Datacenter Cooling Optimization using Deep Reinforcement Learning

Overview

This project implements deep reinforcement learning algorithms to optimize datacenter cooling systems using EnergyPlus simulations. It was developed as part of Washington University in St. Louis's CSE 510A: Deep Reinforcement Learning course.

With the growing popularity of deep learning and big data, data centers have become essential to modern infrastructure, leading to increased energy consumption both for computing operations and cooling needs. While large-scale data centers have been extensively studied, small- to mid-sized data centers remain understudied despite occupying 42.5% and 19.5% of the market share respectively. This project focuses on using Deep Reinforcement Learning (DRL) to optimize cooling efficiency in these smaller facilities.

Research Context

As machines within a data center complete their tasks, they generate heat, creating a complex spatial cooling problem. This project leverages DRL to dynamically adapt to changing conditions such as machine workload and external temperature.

Key contributions include:

A focus on small- to mid-sized data centers
A novel exploration of Dueling Deep Q-Networks (DDQN) for data-center cooling
Comparative analysis between DRL methods and traditional control approaches

Features

Multiple DRL algorithm implementations:
- Dueling Deep Q-Network (DDQN) - Our novel contribution to datacenter cooling
- Proximal Policy Optimization (PPO) with Generalized Advantage Estimation
- Soft Actor-Critic (SAC) with automatic entropy tuning
Integration with EnergyPlus for accurate building energy simulation
Custom environment for datacenter cooling optimization
Performance metrics and energy efficiency tracking
Configurable hyperparameters for training
Baselines for comparison (Random, Rules-Based Controller, Rules-Based Incremental)

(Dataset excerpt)
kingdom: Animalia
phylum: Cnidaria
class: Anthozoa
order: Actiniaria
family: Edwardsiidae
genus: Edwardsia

PROMPT:
Set down, word for word, the part of the datacenter cooling text that begins at the words "With the growing" and stops after "these smaller facilities.". The lines in the dataset excerpt have no connection to the datacenter cooling text.

FINAL RESULT:
With the growing popularity of deep learning and big data, data centers have become essential to modern infrastructure, leading to increased energy consumption both for computing operations and cooling needs. While large-scale data centers have been extensively studied, small- to mid-sized data centers remain understudied despite occupying 42.5% and 19.5% of the market share respectively. This project focuses on using Deep Reinforcement Learning (DRL) to optimize cooling efficiency in these smaller facilities.